By the way I tred creating a user page- it didn't appear to work for some reason - possibly our lousy connection out here in the boonies.
I'm almost done with my kill mulch- we are so far from town that it is hard to get cardboard or newspaper, so I can only see what I can scrounge when I make my weekly trip. About two thirds done, with at least the first layer of high carbon mulch to cover it. Will be interesting to see how this method works in this arid climate- things do not rot here easily.

Comment by Deb Sat Oct 6 19:22:30 2012
Deb, if you have an Aldi's store in your town they encourage people to take the boxes. Their stuff comes in by the skid and cases. Thats where I go
Comment by Irma Sat Oct 6 20:22:09 2012
I wish! There is only ONE grocery store here- an hour one direction or two hour the other way! Their boxes aren't great- mostly small, so the newspaper has been my friend. They let me take bundles of old ones- they just don't have more than a few bundles at one time. It's easier layering newspapers than bunches of little boxes! I wet them first so they don't blow away.
Comment by Deb Sat Oct 6 21:28:00 2012

Very nice looking girls! You'll get tons of eggs from them.

I'm curious, do you know where they cam from? Are they hatchery stock, or where they bred by the person you bought them from? :)

I prefer the nonindustrial RIR. You only get a handful less eggs, but more meat, very scrappy, they'll sit for you too if you let them.

Comment by t Sun Oct 7 01:14:00 2012

Deb and Irma --- Finding cardboard or newspaper is the sticking point for us too.

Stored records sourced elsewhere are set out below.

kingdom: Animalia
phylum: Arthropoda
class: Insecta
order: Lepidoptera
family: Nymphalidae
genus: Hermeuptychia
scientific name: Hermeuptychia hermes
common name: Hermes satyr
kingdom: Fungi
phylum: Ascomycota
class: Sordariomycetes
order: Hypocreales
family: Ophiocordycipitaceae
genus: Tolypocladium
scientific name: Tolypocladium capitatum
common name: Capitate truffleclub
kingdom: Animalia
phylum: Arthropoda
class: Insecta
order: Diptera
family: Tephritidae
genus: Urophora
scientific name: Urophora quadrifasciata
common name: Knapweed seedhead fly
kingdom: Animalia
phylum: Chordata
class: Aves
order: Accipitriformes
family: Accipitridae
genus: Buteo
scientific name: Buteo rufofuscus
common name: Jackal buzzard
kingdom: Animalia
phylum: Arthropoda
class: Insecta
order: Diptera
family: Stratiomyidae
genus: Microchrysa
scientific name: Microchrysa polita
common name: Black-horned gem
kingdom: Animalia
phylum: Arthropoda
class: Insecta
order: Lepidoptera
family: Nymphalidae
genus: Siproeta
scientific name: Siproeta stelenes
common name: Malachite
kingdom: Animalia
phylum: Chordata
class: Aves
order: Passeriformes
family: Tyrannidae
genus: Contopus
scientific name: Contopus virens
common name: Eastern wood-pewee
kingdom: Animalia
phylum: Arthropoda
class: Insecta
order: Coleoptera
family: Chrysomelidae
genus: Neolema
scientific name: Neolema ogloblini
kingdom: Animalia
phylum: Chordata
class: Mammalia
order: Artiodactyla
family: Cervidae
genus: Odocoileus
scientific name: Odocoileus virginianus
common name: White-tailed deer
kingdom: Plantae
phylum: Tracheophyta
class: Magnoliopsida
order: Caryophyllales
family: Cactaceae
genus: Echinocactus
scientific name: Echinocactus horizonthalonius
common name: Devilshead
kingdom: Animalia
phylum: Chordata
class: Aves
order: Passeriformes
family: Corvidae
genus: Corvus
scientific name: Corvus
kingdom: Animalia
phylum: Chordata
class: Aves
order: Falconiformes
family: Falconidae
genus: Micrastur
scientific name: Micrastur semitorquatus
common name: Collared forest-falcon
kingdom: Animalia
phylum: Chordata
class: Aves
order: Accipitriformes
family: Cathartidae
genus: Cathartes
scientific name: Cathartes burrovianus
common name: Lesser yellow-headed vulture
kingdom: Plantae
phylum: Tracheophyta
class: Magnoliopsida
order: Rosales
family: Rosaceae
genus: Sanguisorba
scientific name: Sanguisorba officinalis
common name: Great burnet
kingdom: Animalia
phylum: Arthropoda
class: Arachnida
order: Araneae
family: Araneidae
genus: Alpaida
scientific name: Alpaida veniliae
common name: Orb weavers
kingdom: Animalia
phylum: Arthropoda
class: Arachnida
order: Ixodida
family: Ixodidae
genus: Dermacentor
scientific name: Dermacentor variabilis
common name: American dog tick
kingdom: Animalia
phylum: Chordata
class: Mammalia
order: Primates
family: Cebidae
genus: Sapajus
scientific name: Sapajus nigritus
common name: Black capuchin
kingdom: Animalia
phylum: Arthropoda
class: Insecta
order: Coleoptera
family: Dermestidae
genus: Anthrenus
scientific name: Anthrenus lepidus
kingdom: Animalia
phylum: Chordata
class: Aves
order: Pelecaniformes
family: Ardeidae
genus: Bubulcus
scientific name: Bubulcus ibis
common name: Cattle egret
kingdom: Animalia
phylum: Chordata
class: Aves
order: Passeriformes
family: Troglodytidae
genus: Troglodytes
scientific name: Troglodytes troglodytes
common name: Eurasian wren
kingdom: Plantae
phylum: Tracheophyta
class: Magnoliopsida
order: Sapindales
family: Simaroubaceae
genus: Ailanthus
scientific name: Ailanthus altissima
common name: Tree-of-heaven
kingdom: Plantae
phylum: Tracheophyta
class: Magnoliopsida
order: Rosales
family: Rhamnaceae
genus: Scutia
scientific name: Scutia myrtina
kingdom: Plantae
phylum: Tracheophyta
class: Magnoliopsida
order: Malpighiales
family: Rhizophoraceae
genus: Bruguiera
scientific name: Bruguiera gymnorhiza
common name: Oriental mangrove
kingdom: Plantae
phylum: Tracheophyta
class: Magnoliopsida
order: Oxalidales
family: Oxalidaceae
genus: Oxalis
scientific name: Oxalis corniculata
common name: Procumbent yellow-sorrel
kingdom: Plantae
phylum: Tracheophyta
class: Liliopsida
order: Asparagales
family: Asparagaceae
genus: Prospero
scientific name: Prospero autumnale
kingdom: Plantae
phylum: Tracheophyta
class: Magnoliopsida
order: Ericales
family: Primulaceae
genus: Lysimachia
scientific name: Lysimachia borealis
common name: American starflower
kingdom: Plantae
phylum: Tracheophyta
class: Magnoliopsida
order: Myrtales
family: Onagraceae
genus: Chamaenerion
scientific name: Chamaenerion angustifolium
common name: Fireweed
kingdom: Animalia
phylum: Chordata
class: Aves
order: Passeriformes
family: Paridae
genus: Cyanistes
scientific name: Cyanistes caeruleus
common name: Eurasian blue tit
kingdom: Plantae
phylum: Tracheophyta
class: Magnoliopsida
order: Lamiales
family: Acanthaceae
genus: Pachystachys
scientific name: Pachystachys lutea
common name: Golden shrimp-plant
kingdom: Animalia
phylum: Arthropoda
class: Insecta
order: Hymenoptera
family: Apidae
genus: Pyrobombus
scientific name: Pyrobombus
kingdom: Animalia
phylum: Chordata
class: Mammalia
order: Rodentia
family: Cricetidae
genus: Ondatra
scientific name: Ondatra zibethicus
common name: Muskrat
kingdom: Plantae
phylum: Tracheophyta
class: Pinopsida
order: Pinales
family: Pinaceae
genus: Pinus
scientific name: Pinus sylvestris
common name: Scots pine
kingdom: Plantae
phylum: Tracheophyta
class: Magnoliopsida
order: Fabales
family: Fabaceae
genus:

I agree with Deb that grocery store cardboard is subpar. We're lucky that our microbusiness produces a lot of packaging, and it all goes into the garden. :-) Someone else suggested liquor stores as a possible source of high quality boxes, assuming you don't have a refrigerator store nearby.

T, Sounds like we got lucky! The guy we bought them from is a major enthusiast and he hatches his own from breeding stock he's kept. I didn't think to ask him where those chickens originally came from, but was very impressed when he told me that his chickens free range and the Rhode Island Reds hunt further than anyone else for bugs. I'd be thrilled if one or more of them went broody in the spring!

Comment by anna Sun Oct 7 08:07:30 2012
It's probably a good thing that we couldn't go or else we would have returned with livestock that we're not prepared to care for yet! ;)
Comment by mitsy Sun Oct 7 09:57:16 2012
Mitsy --- Yep, it was dangerous there. I almost came home with a couple of silkie pullets and one guy tried really hard to sell me sheep. :-) I definitely recommend you checking it out, though, if you think you can keep your purchases in check.
Comment by anna Sun Oct 7 14:29:33 2012

Out of the 15 or so breeds that I raise, the rir are the ones I enjoy the most. They were the first chickens I got. By far the most intelligent breed aswell. In the morning theyre the last ones to come running for pellets, because their crops are already full.

Comment by t Sun Oct 7 22:13:20 2012
t, Rhode Island Reds were on our short list of varieties to try last year, but we fell in love with the australorps before we got there. I'm happy to see that we can tell their eggs apart from our hens' --- RIR eggs (or at least ours) seem more elongated --- so we'll be able to see who does what. Right now, the RIR are doing great for quantity, but their yolks are yellow instead of orange. Hopefully a week of our intense pasturing will have them up to our quality standards too!